----- INPUT RECORDS

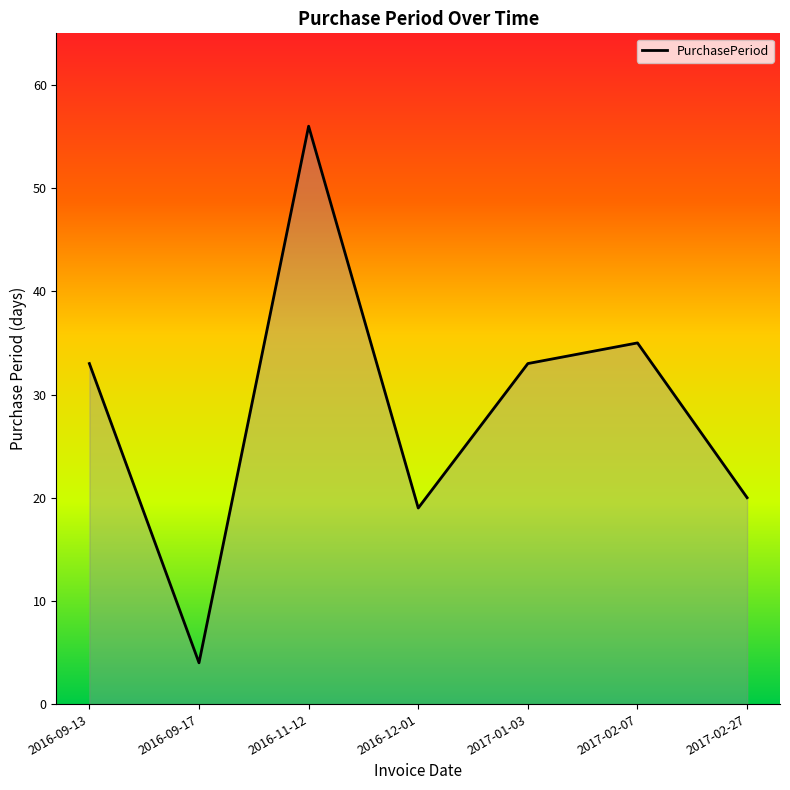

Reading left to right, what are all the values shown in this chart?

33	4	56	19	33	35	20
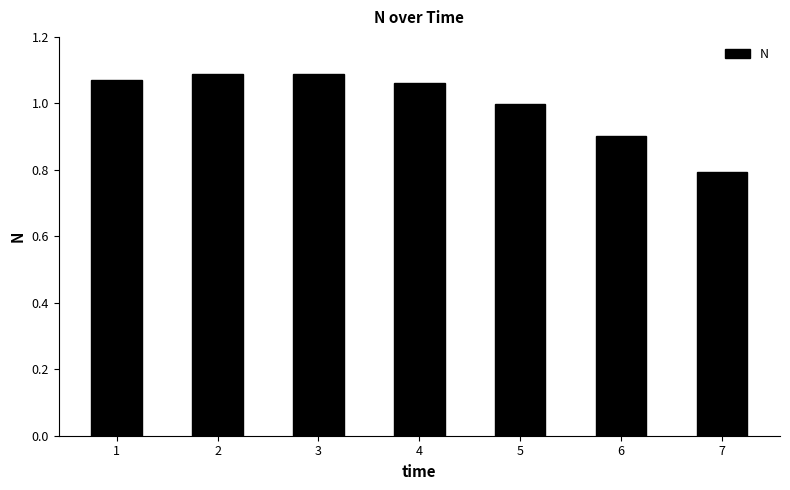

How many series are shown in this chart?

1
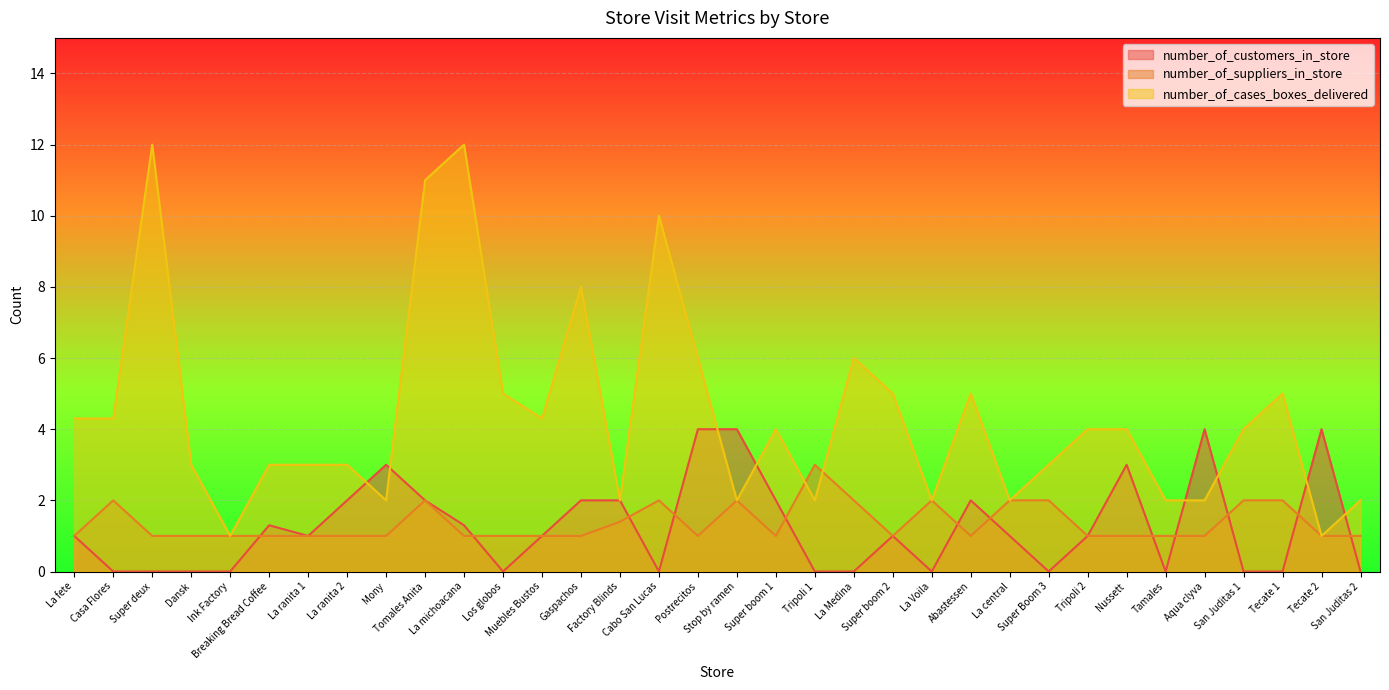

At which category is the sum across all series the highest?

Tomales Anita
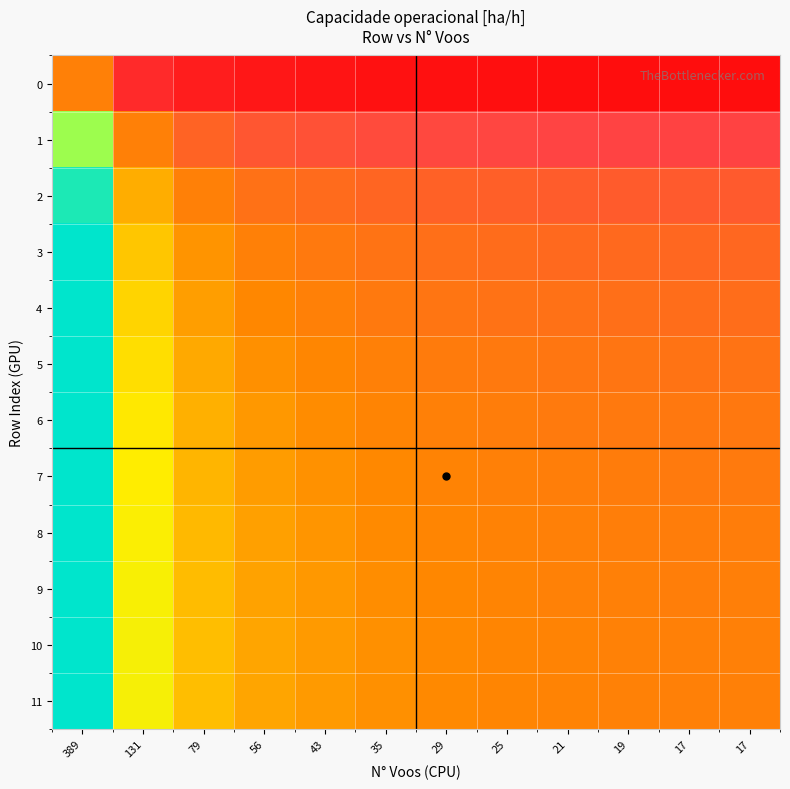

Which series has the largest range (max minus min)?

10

----------

### WHAT TO PRODUCE
Copy every line above word for word, but leave out the pictures.

### RESPONSE
Reading left to right, what are all the values shown in this chart?

33	4	56	19	33	35	20

How many series are shown in this chart?

1

At which category is the sum across all series the highest?

Tomales Anita

Which series has the largest range (max minus min)?

10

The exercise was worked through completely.